South Korea’s experience with a declining birth rate offers a sobering lesson for the United Kingdom as it contemplates its own demographic future. The East Asian country, which recorded the lowest total fertility rate in the world at 0.72 children per woman in 2023, has become a laboratory of state intervention in family policy. Its failure to reverse population decline suggests that raising birth rates requires more than financial incentives, a point UK policymakers would do well to heed.
Seoul has spent the equivalent of £280 billion over the past 16 years on measures aimed at encouraging childbirth, including cash handouts, subsidised housing and extended parental leave. Yet the fertility rate has continued to plummet. The latest figures, released this week, show an 8% drop from the previous year. South Korean women cite the high cost of childcare, a competitive education system and the burden of unpaid domestic labour as primary disincentives. The country’s patriarchal culture, where women still shoulder most household duties even when employed full-time, compounds the issue.

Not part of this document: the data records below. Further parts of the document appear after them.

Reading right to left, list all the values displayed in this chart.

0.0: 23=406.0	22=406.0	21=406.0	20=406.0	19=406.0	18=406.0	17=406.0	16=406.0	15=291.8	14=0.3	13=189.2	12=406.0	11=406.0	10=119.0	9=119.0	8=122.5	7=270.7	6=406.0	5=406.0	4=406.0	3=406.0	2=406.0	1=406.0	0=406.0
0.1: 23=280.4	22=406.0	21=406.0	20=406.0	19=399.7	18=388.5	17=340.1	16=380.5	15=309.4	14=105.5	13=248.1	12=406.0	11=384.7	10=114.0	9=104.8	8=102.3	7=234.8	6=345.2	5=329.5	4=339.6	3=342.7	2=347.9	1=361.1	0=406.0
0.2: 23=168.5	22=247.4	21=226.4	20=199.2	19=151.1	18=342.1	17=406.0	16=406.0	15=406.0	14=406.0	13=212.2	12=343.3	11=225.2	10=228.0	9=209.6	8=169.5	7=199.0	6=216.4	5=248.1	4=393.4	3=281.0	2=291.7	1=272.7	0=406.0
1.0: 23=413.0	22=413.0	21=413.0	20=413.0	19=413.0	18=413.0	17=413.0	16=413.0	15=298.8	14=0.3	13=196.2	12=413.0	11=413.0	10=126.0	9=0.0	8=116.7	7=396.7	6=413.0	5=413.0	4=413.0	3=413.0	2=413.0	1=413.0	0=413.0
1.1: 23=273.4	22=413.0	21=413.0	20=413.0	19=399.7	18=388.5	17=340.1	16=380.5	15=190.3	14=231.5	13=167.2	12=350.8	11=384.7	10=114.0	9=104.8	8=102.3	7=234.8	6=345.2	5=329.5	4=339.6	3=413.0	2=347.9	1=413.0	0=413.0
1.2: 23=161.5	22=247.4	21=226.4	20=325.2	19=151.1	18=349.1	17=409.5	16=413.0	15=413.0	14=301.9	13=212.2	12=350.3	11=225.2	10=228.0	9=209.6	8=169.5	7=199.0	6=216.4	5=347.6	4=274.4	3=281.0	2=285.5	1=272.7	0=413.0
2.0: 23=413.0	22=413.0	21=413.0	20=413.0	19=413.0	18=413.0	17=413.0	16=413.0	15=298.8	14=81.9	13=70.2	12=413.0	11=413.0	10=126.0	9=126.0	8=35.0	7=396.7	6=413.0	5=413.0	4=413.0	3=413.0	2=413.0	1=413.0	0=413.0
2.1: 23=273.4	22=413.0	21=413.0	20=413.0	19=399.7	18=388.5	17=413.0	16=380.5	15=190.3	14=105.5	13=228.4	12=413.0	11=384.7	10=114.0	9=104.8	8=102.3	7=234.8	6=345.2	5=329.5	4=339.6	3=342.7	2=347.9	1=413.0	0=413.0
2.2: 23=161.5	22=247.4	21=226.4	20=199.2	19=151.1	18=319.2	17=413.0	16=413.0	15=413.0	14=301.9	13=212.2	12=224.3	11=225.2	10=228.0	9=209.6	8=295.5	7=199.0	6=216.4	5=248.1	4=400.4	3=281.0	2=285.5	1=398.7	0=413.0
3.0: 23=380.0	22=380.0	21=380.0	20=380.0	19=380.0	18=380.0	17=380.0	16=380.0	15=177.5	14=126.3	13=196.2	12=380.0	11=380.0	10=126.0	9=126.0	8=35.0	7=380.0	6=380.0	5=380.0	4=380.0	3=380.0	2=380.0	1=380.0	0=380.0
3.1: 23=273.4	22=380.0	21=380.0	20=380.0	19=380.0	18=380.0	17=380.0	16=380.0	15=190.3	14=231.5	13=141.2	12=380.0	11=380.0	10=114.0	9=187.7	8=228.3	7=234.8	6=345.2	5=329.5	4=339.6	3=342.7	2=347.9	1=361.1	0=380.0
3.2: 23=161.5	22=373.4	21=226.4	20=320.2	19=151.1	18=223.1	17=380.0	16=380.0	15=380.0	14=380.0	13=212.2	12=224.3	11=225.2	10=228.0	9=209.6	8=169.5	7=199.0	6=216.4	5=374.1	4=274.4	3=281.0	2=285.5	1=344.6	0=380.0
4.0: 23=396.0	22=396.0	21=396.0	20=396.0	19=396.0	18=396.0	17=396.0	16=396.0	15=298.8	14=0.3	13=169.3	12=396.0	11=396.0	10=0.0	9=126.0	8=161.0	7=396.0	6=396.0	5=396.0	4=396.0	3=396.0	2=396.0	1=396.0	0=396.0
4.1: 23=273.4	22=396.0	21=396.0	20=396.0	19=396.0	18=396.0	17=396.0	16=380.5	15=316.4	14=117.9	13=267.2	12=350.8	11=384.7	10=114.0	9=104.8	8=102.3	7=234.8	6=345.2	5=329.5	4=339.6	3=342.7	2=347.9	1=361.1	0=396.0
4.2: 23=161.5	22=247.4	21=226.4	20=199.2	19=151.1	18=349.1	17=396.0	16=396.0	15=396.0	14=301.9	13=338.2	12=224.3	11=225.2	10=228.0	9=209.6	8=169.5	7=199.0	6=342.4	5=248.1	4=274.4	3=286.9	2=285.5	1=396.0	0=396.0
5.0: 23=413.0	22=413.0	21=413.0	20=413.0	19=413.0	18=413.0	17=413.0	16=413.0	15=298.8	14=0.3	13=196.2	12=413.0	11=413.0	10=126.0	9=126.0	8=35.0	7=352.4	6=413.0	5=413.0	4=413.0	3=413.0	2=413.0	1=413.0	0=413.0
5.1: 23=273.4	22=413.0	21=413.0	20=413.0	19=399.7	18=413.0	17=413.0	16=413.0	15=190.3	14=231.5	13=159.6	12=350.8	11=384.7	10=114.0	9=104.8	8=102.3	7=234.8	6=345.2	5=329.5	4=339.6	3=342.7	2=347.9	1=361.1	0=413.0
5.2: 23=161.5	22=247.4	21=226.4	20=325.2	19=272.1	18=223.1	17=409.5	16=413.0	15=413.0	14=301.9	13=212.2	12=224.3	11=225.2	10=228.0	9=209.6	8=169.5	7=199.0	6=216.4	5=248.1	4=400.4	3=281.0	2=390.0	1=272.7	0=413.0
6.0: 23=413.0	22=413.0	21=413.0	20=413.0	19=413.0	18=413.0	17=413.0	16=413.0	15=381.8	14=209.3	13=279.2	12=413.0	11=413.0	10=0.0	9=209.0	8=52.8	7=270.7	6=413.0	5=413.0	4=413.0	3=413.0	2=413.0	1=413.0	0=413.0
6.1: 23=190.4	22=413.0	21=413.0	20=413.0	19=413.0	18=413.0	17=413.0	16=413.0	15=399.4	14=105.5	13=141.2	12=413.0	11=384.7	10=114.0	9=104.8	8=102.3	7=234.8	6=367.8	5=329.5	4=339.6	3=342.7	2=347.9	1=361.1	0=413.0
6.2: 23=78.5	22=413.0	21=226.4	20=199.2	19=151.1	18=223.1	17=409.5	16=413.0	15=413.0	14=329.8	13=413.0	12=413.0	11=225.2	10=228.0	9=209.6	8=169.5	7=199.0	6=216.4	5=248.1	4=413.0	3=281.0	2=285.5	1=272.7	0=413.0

The United Kingdom faces similar structural problems. Its total fertility rate stands at 1.49 children per woman, below the replacement level of 2.1. The Office for National Statistics projects that the UK population will shrink by 2070 if current trends persist. Successive governments have introduced policies such as tax-free childcare and shared parental leave, but these have had limited impact. The core challenge lies in affordability and social norms.
A report by the Resolution Foundation earlier this year found that the cost of raising a child in the UK now exceeds £200,000 from birth to age 18. Housing costs, in particular, consume a larger share of household income than in previous generations. Young couples are delaying parenthood or forgoing it altogether because they cannot afford a home with sufficient space. The lack of affordable childcare, especially for children under three, forces many mothers out of the workforce or into part-time roles.
Cultural factors also play a role. The decline in religious observance and the normalisation of cohabitation without marriage have weakened traditional family structures. More people are choosing to remain single, and the average age of first-time mothers continues to rise, reducing the window for multiple births. Migration, which has buoyed UK population numbers in recent years, is unlikely to compensate for falling birth rates in the long term because net migration tends to decline as sending countries develop economically.
The South Korean experiment teaches that fiscal measures alone cannot alter deep-rooted social obstacles. Spending money on birth bonuses and nursery vouchers fails to address the underlying anxieties women have about their careers and their children’s future. The UK’s approach must instead tackle the cost of housing, the rigidity of the labour market and the gender imbalance in care work. Without such structural reform, the demographic trajectory will remain a source of concern for economic growth and the sustainability of public services.
In conclusion, the UK should examine the outcomes of South Korea’s policies not as a warning against intervention but as a guide to what not to do. Piecemeal subsidies do not drive change. A comprehensive strategy that reshapes the economic and cultural environment might have a greater chance of stabilising the birth rate, but such a policy presents an enormous political and financial commitment.